* Exercise brief
The answer must restate every entry exactly as it appears.

————

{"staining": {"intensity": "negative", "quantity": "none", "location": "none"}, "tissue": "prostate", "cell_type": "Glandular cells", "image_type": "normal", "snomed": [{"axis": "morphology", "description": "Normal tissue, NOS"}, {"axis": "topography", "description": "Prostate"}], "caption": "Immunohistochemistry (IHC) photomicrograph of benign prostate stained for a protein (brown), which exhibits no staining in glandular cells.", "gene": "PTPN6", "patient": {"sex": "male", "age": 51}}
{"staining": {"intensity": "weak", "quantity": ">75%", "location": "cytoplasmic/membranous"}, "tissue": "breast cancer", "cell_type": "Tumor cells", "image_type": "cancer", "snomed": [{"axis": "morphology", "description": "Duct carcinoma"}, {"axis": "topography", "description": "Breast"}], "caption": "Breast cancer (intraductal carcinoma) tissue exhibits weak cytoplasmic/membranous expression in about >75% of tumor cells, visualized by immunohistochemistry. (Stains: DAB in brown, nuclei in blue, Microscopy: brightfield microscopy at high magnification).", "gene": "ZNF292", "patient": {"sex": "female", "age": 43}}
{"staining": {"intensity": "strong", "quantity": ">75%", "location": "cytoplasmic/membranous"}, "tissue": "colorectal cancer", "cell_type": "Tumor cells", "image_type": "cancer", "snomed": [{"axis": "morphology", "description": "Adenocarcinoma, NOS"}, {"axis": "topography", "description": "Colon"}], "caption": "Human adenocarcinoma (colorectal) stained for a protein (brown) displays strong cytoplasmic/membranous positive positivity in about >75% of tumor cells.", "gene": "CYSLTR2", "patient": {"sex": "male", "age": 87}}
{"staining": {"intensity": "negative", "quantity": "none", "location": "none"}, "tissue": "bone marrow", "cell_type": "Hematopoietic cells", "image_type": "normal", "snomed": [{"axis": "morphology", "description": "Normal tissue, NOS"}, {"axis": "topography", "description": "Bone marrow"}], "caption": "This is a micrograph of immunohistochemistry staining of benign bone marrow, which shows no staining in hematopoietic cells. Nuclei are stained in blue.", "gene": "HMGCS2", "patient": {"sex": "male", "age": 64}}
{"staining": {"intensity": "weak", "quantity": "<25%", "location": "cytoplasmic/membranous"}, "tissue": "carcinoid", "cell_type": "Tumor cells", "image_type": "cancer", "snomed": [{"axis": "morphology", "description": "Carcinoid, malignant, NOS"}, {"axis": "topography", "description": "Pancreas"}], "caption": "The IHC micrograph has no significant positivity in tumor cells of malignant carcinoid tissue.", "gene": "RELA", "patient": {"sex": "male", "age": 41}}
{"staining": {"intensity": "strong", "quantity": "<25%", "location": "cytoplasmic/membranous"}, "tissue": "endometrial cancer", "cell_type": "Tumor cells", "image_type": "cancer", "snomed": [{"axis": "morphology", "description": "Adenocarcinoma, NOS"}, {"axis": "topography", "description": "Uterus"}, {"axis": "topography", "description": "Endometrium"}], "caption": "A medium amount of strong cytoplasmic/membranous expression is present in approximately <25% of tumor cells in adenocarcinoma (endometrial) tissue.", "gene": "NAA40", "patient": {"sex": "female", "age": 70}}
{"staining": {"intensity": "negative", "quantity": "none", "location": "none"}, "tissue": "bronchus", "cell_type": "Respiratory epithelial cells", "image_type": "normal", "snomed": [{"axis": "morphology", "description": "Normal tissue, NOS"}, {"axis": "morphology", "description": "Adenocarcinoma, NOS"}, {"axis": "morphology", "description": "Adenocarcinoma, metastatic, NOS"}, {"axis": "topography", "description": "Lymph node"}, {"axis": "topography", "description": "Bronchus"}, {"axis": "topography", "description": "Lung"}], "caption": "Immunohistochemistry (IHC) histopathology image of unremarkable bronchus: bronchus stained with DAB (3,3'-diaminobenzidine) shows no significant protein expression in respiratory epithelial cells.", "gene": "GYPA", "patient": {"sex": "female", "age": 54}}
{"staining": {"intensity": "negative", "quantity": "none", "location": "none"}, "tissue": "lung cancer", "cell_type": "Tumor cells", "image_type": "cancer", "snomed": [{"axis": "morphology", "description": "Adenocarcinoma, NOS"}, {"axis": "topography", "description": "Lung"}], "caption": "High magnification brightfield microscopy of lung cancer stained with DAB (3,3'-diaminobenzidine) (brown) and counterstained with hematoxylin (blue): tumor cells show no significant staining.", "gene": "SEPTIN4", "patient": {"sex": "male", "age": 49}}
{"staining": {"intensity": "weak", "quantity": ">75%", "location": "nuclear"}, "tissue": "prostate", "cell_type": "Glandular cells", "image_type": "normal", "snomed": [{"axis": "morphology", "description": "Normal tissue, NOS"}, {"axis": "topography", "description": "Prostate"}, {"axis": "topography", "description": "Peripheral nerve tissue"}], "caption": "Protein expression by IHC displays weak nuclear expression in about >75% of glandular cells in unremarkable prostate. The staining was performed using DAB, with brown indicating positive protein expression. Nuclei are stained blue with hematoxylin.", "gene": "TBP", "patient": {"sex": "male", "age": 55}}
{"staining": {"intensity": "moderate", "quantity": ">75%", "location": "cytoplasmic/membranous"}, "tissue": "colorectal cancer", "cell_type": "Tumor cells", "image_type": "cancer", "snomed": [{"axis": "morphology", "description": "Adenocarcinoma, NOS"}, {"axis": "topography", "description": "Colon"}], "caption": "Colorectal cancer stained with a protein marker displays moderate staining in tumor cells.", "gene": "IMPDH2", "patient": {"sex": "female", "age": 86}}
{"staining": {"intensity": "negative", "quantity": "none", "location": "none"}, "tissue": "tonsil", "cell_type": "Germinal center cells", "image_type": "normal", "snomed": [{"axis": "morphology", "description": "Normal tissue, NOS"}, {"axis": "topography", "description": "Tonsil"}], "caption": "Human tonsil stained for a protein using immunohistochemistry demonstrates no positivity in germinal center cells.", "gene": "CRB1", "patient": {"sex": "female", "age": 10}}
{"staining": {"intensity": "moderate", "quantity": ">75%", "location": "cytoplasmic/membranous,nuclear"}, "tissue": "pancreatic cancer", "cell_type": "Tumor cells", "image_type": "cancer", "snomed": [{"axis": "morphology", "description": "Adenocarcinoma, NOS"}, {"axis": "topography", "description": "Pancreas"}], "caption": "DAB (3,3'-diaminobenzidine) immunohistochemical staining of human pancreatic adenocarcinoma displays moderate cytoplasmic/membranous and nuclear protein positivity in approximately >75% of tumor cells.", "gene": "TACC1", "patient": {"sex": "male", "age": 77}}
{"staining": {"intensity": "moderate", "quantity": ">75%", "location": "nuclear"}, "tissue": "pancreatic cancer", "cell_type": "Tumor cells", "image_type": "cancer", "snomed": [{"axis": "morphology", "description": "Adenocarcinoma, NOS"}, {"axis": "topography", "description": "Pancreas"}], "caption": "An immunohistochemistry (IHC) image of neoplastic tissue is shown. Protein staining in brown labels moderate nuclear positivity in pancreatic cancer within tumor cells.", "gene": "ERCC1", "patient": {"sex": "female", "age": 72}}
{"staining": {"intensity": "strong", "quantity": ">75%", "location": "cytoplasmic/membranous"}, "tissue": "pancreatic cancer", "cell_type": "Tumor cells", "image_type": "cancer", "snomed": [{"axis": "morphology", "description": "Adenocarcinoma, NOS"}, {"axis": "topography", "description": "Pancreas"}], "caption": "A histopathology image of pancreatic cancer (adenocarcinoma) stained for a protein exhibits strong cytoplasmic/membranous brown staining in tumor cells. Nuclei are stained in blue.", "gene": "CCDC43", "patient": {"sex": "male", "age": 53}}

————

* Problem solution
{"staining": {"intensity": "negative", "quantity": "none", "location": "none"}, "tissue": "prostate", "cell_type": "Glandular cells", "image_type": "normal", "snomed": [{"axis": "morphology", "description": "Normal tissue, NOS"}, {"axis": "topography", "description": "Prostate"}], "caption": "Immunohistochemistry (IHC) photomicrograph of benign prostate stained for a protein (brown), which exhibits no staining in glandular cells.", "gene": "PTPN6", "patient": {"sex": "male", "age": 51}}
{"staining": {"intensity": "weak", "quantity": ">75%", "location": "cytoplasmic/membranous"}, "tissue": "breast cancer", "cell_type": "Tumor cells", "image_type": "cancer", "snomed": [{"axis": "morphology", "description": "Duct carcinoma"}, {"axis": "topography", "description": "Breast"}], "caption": "Breast cancer (intraductal carcinoma) tissue exhibits weak cytoplasmic/membranous expression in about >75% of tumor cells, visualized by immunohistochemistry. (Stains: DAB in brown, nuclei in blue, Microscopy: brightfield microscopy at high magnification).", "gene": "ZNF292", "patient": {"sex": "female", "age": 43}}
{"staining": {"intensity": "strong", "quantity": ">75%", "location": "cytoplasmic/membranous"}, "tissue": "colorectal cancer", "cell_type": "Tumor cells", "image_type": "cancer", "snomed": [{"axis": "morphology", "description": "Adenocarcinoma, NOS"}, {"axis": "topography", "description": "Colon"}], "caption": "Human adenocarcinoma (colorectal) stained for a protein (brown) displays strong cytoplasmic/membranous positive positivity in about >75% of tumor cells.", "gene": "CYSLTR2", "patient": {"sex": "male", "age": 87}}
{"staining": {"intensity": "negative", "quantity": "none", "location": "none"}, "tissue": "bone marrow", "cell_type": "Hematopoietic cells", "image_type": "normal", "snomed": [{"axis": "morphology", "description": "Normal tissue, NOS"}, {"axis": "topography", "description": "Bone marrow"}], "caption": "This is a micrograph of immunohistochemistry staining of benign bone marrow, which shows no staining in hematopoietic cells. Nuclei are stained in blue.", "gene": "HMGCS2", "patient": {"sex": "male", "age": 64}}
{"staining": {"intensity": "weak", "quantity": "<25%", "location": "cytoplasmic/membranous"}, "tissue": "carcinoid", "cell_type": "Tumor cells", "image_type": "cancer", "snomed": [{"axis": "morphology", "description": "Carcinoid, malignant, NOS"}, {"axis": "topography", "description": "Pancreas"}], "caption": "The IHC micrograph has no significant positivity in tumor cells of malignant carcinoid tissue.", "gene": "RELA", "patient": {"sex": "male", "age": 41}}
{"staining": {"intensity": "strong", "quantity": "<25%", "location": "cytoplasmic/membranous"}, "tissue": "endometrial cancer", "cell_type": "Tumor cells", "image_type": "cancer", "snomed": [{"axis": "morphology", "description": "Adenocarcinoma, NOS"}, {"axis": "topography", "description": "Uterus"}, {"axis": "topography", "description": "Endometrium"}], "caption": "A medium amount of strong cytoplasmic/membranous expression is present in approximately <25% of tumor cells in adenocarcinoma (endometrial) tissue.", "gene": "NAA40", "patient": {"sex": "female", "age": 70}}
{"staining": {"intensity": "negative", "quantity": "none", "location": "none"}, "tissue": "bronchus", "cell_type": "Respiratory epithelial cells", "image_type": "normal", "snomed": [{"axis": "morphology", "description": "Normal tissue, NOS"}, {"axis": "morphology", "description": "Adenocarcinoma, NOS"}, {"axis": "morphology", "description": "Adenocarcinoma, metastatic, NOS"}, {"axis": "topography", "description": "Lymph node"}, {"axis": "topography", "description": "Bronchus"}, {"axis": "topography", "description": "Lung"}], "caption": "Immunohistochemistry (IHC) histopathology image of unremarkable bronchus: bronchus stained with DAB (3,3'-diaminobenzidine) shows no significant protein expression in respiratory epithelial cells.", "gene": "GYPA", "patient": {"sex": "female", "age": 54}}
{"staining": {"intensity": "negative", "quantity": "none", "location": "none"}, "tissue": "lung cancer", "cell_type": "Tumor cells", "image_type": "cancer", "snomed": [{"axis": "morphology", "description": "Adenocarcinoma, NOS"}, {"axis": "topography", "description": "Lung"}], "caption": "High magnification brightfield microscopy of lung cancer stained with DAB (3,3'-diaminobenzidine) (brown) and counterstained with hematoxylin (blue): tumor cells show no significant staining.", "gene": "SEPTIN4", "patient": {"sex": "male", "age": 49}}
{"staining": {"intensity": "weak", "quantity": ">75%", "location": "nuclear"}, "tissue": "prostate", "cell_type": "Glandular cells", "image_type": "normal", "snomed": [{"axis": "morphology", "description": "Normal tissue, NOS"}, {"axis": "topography", "description": "Prostate"}, {"axis": "topography", "description": "Peripheral nerve tissue"}], "caption": "Protein expression by IHC displays weak nuclear expression in about >75% of glandular cells in unremarkable prostate. The staining was performed using DAB, with brown indicating positive protein expression. Nuclei are stained blue with hematoxylin.", "gene": "TBP", "patient": {"sex": "male", "age": 55}}
{"staining": {"intensity": "moderate", "quantity": ">75%", "location": "cytoplasmic/membranous"}, "tissue": "colorectal cancer", "cell_type": "Tumor cells", "image_type": "cancer", "snomed": [{"axis": "morphology", "description": "Adenocarcinoma, NOS"}, {"axis": "topography", "description": "Colon"}], "caption": "Colorectal cancer stained with a protein marker displays moderate staining in tumor cells.", "gene": "IMPDH2", "patient": {"sex": "female", "age": 86}}
{"staining": {"intensity": "negative", "quantity": "none", "location": "none"}, "tissue": "tonsil", "cell_type": "Germinal center cells", "image_type": "normal", "snomed": [{"axis": "morphology", "description": "Normal tissue, NOS"}, {"axis": "topography", "description": "Tonsil"}], "caption": "Human tonsil stained for a protein using immunohistochemistry demonstrates no positivity in germinal center cells.", "gene": "CRB1", "patient": {"sex": "female", "age": 10}}
{"staining": {"intensity": "moderate", "quantity": ">75%", "location": "cytoplasmic/membranous,nuclear"}, "tissue": "pancreatic cancer", "cell_type": "Tumor cells", "image_type": "cancer", "snomed": [{"axis": "morphology", "description": "Adenocarcinoma, NOS"}, {"axis": "topography", "description": "Pancreas"}], "caption": "DAB (3,3'-diaminobenzidine) immunohistochemical staining of human pancreatic adenocarcinoma displays moderate cytoplasmic/membranous and nuclear protein positivity in approximately >75% of tumor cells.", "gene": "TACC1", "patient": {"sex": "male", "age": 77}}
{"staining": {"intensity": "moderate", "quantity": ">75%", "location": "nuclear"}, "tissue": "pancreatic cancer", "cell_type": "Tumor cells", "image_type": "cancer", "snomed": [{"axis": "morphology", "description": "Adenocarcinoma, NOS"}, {"axis": "topography", "description": "Pancreas"}], "caption": "An immunohistochemistry (IHC) image of neoplastic tissue is shown. Protein staining in brown labels moderate nuclear positivity in pancreatic cancer within tumor cells.", "gene": "ERCC1", "patient": {"sex": "female", "age": 72}}
{"staining": {"intensity": "strong", "quantity": ">75%", "location": "cytoplasmic/membranous"}, "tissue": "pancreatic cancer", "cell_type": "Tumor cells", "image_type": "cancer", "snomed": [{"axis": "morphology", "description": "Adenocarcinoma, NOS"}, {"axis": "topography", "description": "Pancreas"}], "caption": "A histopathology image of pancreatic cancer (adenocarcinoma) stained for a protein exhibits strong cytoplasmic/membranous brown staining in tumor cells. Nuclei are stained in blue.", "gene": "CCDC43", "patient": {"sex": "male", "age": 53}}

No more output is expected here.